Quando il regime comunista cecoslovacco, nell’aprile del 1950, soppresse gli ordini religiosi e iniziò a deportare consacrati nei campi di concentramento, divenne necessario salvare i giovani religiosi per consentire a loro di completare gli studi in estero. Don Zeman s’incaricò di organizzare dei viaggi clandestini oltre il fiume Morava per l’Austria e verso Torino; una attività molto rischiosa.
Nel 1950 organizzò due spedizioni e salvò 21 giovani salesiani. Alla terza spedizione nell'aprile 1951 don Zeman, insieme con i fuggitivi, venne arrestato. Subì un duro processo, durante il quale venne descritto come traditore della patria e spia del Vaticano, e rischiò addirittura la morte. Il 22 febbraio 1952, venne condannato a 25 anni di pena.

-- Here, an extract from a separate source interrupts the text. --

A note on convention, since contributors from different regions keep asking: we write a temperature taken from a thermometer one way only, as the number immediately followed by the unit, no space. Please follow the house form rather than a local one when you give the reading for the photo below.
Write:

Don Zeman uscì di prigione, in prova, solo dopo 13 anni di reclusione, il 10 marzo 1964. Ormai irrimediabilmente segnato dalle sofferenze subite in carcere, morì cinque anni dopo, l’8 gennaio 1969, circondato da una gloriosa fama di martirio e di santità.

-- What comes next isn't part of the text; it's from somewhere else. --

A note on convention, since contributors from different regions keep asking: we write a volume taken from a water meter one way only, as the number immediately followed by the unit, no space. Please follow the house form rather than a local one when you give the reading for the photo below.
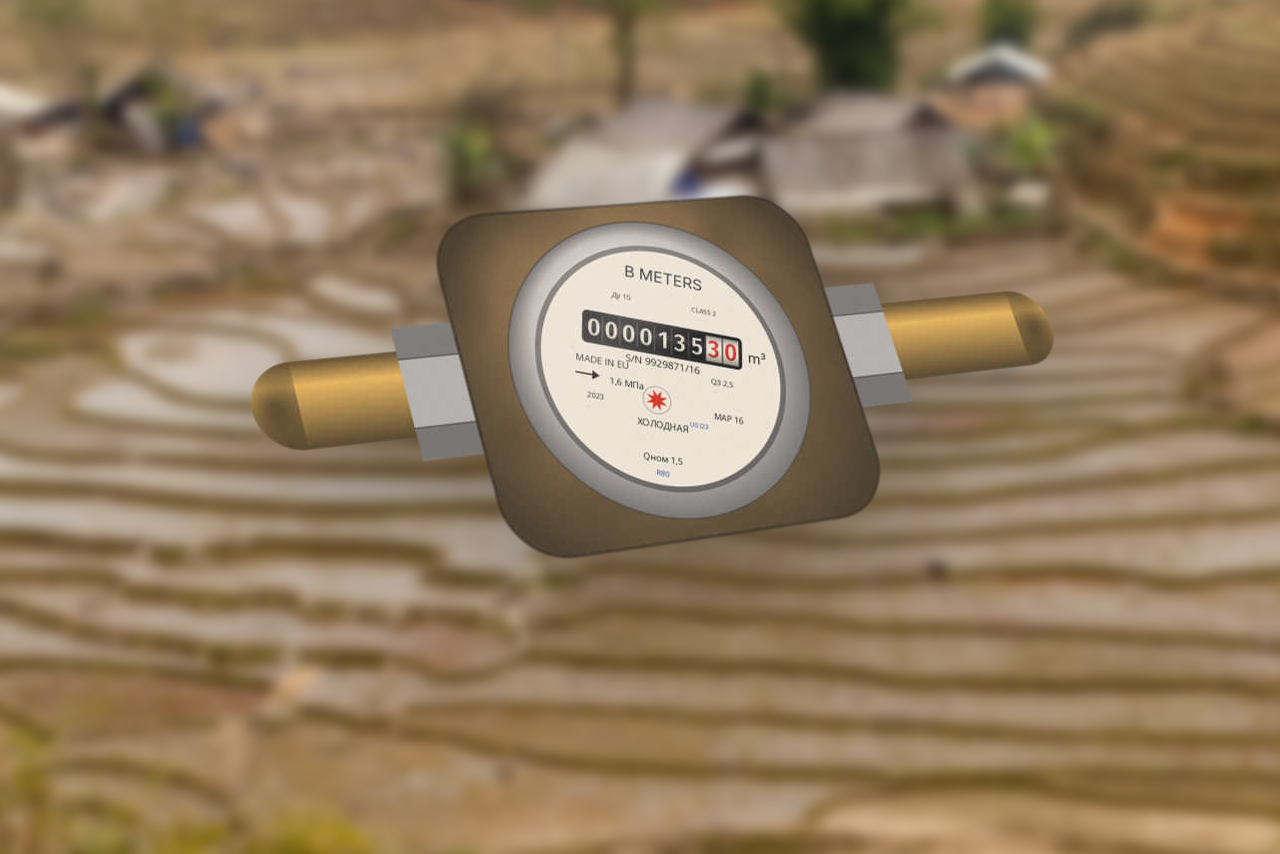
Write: 135.30m³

Riguardo al periodo delle torture, don Titus ha dichiarato al signor Augustín Krivosudský:
“Quando mi hanno preso, per me è stata una Via Crucis. Dal punto di vista psichico e fisico l’ho vissuta durante il carcere preliminare. In pratica durò due anni. Sotto la finestra si trovava il luogo delle esecuzioni capitali. Ad esso quotidianamente portavano la gente. Sentivo urla e pianti disumani. Li torturavano persino anche in quel posto. Vivevo in una paura continua che in qualsiasi momento si aprisse la porta della mia cella e mi portassero fuori, al luogo d’esecuzione. Vedi, per questo tutti i miei capelli sono diventati bianchi. Se ritorno alle torture inimmaginabili sofferte durante gli interrogatori, ti dico sinceramente che ancora oggi mi vengono i brividi. Nel picchiarmi e nel torturarmi usavano metodi disumani. Per esempio, portavano un secchio pieno di liquame di fogna, in esso mi immergevano la testa e me la tenevano dentro finché non cominciavo a soffocare. Mi davano dei forti calci in tutto il corpo, mi picchiavano con qualsiasi oggetto. Dopo uno di questi colpi per vari giorni sono diventato sordo.“
A Michal, nipote di cresima, una volta ha detto:
La sera, invece di lasciarti andare a dormire, ti portano in una stanza, dove hai freddo anche se sei vestito, e ti ordinano di svestirti. Poi ti dicono di entrare in un gran buco di pietra, di stenderti sul dorso e tutta la notte ti innaffiano con acqua gelata. Ti è vietato cambiare la posizione, accovacciarti per difenderti almeno un po’ dal freddo. Durante il giorno poi devi stare continuamente in piedi e, la notte seguente, stesso trattamento. Questo era uno dei modi con cui – oltre le botte – mi torturavano. Degli altri modi, per favore, non chiedermi mai più!